-- Text excerpt follows --

U.S. v. Orozco

Decision Date01 February 1979
Docket NumberD,Nos. 77-2241,LIVA-CORON,77-1711,s. 77-2241
Citation590 F.2d 789
Parties4 Fed. R. Evid. Serv. 308 UNITED STATES of America, Plaintiff-Appellee, v. Maria OROZCO, Defendant-Appellant. UNITED STATES of America, Plaintiff-Appellee, v. Joseefendant-Appellant.
CourtU.S. Court of Appeals — Ninth Circuit

Harvey E. Byron, Los Angeles, Cal., Roger S. Hanson, Santa Ana, Cal., for defendant-appellant.

Cornel J. Price, Asst. U. S. Atty. (argued), Los Angeles, Cal., for plaintiff-appellee.

Appeal from the United States District Court for the Central District of California.

Before CHOY and WALLACE, Circuit Judges, and TURRENTINE, * District Judge.

CHOY, Circuit Judge:

Appellants Jose Liva-Corona and Maria Orozco appeal from their convictions for possession of cocaine and heroin with intent to distribute in violation of 21 U.S.C. § 841(a)(1). We affirm.

-- Text excerpt concluded --
-- Study material follows --

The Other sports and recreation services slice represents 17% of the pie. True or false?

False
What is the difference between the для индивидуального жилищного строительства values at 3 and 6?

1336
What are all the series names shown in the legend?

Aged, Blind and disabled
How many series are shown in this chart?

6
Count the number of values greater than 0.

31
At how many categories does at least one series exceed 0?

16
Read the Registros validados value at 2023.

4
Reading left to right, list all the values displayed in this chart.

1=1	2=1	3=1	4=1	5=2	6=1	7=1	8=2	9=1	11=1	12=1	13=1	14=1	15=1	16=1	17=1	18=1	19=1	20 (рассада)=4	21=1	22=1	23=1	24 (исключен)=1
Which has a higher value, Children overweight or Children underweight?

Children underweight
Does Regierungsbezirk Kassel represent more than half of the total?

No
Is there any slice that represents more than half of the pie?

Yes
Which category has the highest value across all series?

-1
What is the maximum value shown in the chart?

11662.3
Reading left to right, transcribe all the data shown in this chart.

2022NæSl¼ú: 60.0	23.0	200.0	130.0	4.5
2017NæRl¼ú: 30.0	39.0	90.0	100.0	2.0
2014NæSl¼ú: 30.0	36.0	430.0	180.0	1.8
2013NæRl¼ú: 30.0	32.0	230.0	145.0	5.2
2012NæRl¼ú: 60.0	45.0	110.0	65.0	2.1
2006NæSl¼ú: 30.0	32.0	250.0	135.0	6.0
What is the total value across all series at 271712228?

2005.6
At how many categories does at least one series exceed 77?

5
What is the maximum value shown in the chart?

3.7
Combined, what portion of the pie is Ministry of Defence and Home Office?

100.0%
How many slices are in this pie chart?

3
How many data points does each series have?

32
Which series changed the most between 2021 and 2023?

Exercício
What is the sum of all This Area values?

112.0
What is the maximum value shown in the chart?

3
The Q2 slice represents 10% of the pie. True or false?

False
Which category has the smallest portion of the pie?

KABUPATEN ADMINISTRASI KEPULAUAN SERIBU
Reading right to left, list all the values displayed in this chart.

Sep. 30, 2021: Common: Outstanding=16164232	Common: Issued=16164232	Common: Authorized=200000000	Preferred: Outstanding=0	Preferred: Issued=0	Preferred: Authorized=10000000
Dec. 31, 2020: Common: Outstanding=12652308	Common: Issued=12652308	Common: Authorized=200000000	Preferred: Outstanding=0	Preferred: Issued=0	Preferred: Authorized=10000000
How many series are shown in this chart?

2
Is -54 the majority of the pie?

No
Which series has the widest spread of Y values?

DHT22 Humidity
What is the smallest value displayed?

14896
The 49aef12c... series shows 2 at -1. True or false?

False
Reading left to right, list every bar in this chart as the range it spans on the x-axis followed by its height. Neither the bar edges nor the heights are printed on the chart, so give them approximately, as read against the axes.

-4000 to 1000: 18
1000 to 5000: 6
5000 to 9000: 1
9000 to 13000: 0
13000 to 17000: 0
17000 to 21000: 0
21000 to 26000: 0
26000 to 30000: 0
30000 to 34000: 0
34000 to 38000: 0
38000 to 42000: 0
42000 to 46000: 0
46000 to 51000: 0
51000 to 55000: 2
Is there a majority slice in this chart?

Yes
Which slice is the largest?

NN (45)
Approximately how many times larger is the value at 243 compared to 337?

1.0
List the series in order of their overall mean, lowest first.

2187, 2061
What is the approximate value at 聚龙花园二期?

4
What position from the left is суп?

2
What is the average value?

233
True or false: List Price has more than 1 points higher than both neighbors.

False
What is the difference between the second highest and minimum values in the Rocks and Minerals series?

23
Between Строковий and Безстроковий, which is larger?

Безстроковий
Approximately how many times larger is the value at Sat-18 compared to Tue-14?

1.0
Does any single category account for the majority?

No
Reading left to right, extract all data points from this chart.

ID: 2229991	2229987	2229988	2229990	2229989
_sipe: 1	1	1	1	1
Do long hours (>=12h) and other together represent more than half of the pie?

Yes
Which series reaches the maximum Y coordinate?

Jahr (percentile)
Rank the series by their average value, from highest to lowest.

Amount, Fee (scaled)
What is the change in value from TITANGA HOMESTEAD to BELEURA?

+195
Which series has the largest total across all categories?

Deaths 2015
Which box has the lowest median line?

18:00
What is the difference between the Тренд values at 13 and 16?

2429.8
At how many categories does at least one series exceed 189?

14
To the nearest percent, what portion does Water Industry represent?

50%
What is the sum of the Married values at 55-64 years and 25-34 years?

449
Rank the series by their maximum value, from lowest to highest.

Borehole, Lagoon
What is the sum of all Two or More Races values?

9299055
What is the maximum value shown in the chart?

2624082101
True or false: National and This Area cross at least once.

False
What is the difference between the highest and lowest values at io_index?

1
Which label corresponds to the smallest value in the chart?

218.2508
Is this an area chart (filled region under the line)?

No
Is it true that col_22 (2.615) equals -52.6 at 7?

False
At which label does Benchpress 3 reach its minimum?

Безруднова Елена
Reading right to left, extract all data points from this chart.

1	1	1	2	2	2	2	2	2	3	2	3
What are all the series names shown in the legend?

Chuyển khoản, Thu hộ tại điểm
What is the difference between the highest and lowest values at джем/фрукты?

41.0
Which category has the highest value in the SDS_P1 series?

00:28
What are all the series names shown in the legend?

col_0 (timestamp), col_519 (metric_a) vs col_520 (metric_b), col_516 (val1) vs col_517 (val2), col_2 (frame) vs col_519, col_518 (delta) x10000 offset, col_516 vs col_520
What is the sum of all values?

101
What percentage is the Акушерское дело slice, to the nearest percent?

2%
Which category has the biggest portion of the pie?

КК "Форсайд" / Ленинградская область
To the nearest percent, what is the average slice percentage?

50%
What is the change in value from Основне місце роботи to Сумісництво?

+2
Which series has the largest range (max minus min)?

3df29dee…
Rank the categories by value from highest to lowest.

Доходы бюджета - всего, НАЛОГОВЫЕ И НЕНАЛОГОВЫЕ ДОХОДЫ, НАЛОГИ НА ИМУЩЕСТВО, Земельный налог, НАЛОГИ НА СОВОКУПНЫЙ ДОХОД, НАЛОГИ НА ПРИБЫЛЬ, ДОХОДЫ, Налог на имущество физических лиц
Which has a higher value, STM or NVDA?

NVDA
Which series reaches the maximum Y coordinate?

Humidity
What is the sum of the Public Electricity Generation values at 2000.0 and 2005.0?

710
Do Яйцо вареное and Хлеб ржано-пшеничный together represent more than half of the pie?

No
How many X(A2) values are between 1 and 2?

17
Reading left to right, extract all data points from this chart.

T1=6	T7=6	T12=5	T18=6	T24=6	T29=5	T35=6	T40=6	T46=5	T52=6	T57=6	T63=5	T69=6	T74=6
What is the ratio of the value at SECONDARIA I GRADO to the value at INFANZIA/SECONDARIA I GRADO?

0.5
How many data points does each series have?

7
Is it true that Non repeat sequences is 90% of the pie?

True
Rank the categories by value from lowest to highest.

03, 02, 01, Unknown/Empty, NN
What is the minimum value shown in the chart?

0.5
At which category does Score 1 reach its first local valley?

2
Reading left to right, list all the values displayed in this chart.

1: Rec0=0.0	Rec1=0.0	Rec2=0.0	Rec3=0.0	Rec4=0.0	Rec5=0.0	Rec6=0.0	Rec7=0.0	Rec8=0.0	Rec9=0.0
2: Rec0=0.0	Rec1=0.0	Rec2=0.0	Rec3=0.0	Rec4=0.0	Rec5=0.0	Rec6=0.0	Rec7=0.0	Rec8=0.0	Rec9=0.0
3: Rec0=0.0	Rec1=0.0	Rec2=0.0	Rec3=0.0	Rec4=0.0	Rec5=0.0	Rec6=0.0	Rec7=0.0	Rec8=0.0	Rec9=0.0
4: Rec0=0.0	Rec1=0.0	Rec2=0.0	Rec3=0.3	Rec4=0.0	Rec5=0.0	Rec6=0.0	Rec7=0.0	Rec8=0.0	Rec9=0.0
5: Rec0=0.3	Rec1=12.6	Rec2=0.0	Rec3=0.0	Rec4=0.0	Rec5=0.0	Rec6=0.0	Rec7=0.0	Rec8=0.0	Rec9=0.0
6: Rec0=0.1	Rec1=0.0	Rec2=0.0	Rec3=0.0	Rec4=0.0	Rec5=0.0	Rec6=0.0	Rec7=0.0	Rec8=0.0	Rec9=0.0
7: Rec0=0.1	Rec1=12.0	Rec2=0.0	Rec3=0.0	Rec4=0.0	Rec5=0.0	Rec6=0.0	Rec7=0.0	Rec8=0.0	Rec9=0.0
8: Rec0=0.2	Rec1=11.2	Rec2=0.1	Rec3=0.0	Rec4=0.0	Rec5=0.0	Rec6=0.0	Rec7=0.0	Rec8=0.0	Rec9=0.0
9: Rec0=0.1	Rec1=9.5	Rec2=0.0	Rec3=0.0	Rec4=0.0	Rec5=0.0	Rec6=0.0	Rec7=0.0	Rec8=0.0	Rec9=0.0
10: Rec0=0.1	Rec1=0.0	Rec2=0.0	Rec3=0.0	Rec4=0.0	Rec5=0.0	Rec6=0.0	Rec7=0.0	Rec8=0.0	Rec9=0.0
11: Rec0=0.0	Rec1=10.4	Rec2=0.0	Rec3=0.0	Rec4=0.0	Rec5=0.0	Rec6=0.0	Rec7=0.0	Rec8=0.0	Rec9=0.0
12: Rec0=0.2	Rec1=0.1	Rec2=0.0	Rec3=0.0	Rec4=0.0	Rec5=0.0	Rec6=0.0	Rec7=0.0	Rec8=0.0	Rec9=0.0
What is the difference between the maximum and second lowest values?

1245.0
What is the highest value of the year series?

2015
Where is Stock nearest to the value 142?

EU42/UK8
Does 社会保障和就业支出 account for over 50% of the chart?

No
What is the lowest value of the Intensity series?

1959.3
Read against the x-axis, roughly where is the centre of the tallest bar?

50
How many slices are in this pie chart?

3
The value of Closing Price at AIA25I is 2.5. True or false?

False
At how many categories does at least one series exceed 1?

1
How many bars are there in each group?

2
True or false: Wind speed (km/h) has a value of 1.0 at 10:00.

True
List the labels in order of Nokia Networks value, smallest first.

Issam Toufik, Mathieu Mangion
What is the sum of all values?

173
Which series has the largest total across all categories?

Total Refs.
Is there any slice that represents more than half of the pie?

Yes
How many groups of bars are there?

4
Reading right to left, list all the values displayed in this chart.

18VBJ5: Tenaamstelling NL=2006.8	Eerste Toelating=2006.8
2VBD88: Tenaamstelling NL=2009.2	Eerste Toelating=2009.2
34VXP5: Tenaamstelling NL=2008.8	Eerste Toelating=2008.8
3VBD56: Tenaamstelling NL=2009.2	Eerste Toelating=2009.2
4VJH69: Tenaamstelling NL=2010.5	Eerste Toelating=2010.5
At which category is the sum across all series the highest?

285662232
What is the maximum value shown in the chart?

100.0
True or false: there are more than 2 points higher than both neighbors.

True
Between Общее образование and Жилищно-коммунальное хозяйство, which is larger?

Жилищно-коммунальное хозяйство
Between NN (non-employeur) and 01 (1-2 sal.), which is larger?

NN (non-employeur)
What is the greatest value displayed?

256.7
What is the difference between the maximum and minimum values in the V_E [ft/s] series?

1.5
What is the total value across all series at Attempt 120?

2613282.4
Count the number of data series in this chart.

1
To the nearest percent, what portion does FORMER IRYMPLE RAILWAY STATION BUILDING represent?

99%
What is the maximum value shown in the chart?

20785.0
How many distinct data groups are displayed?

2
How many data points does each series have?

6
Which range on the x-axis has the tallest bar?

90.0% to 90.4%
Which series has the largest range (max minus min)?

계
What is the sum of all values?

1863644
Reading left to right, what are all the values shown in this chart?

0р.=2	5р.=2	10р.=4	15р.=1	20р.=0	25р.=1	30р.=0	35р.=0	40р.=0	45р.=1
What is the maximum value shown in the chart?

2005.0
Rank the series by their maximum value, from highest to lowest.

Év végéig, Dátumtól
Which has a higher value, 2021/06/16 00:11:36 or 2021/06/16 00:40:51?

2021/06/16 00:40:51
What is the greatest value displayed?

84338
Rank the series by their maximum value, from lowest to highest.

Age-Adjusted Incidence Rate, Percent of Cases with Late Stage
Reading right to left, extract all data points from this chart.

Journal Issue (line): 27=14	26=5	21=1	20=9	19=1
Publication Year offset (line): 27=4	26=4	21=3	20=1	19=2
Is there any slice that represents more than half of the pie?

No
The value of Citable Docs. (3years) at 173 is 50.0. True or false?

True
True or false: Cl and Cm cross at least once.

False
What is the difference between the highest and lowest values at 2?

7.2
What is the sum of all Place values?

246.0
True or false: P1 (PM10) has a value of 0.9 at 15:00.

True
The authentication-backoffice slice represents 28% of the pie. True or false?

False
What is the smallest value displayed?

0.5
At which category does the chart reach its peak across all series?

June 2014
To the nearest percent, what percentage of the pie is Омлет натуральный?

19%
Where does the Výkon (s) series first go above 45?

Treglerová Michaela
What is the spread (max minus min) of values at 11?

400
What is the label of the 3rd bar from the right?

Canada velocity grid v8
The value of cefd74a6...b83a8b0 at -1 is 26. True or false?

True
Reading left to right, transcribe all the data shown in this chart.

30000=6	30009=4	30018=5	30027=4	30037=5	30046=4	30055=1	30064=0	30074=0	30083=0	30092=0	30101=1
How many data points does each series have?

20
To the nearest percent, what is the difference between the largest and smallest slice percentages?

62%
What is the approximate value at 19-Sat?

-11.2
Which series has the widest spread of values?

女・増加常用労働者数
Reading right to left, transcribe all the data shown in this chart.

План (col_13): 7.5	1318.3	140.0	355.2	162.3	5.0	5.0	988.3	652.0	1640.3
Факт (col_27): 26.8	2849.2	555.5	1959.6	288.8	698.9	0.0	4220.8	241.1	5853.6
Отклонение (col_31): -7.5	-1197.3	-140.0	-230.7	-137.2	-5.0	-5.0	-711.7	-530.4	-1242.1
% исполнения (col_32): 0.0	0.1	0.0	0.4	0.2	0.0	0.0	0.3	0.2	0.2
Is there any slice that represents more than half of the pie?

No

-- Study material concluded --

* [Directive A] Transcribe the passage of the U.S. v. Orozco opinion running from "Harvey E. Byron, Los" to "TURRENTINE, * District Judge.".
* [Directive B] Finish out the next part of the U.S. v. Orozco opinion, picking up after its final sentence.

* [Written response A]
Harvey E. Byron, Los Angeles, Cal., Roger S. Hanson, Santa Ana, Cal., for defendant-appellant.

Cornel J. Price, Asst. U. S. Atty. (argued), Los Angeles, Cal., for plaintiff-appellee.

Appeal from the United States District Court for the Central District of California.

Before CHOY and WALLACE, Circuit Judges, and TURRENTINE, * District Judge.

* [Written response B]
Around 4:45 A. M., Los Angeles Sheriff's deputies observed Liva-Corona sitting in an automobile parked in an area with a high incidence of residential burglaries and auto thefts. Upon seeing the patrol car, Liva-Corona quickly got out of his car, shut the door, and backed up to a retaining wall over which he appeared to throw an object. The deputies stopped to investigate. Although Liva-Corona indicated that he lived at the residence where the car was parked, his driver's license listed an address in another part of the city. At that point, Orozco got out of a parked car in the driveway of the residence and approached the deputies. She said that the residence was hers, that Liva-Corona was staying with her, and that she owned the cars. Orozco also said that she and Liva-Corona had just returned from a double date in the car in the driveway, but that she did not know the names of the couple they had been with. When Orozco opened her purse to obtain identification, one of the deputies observed several rolls of money.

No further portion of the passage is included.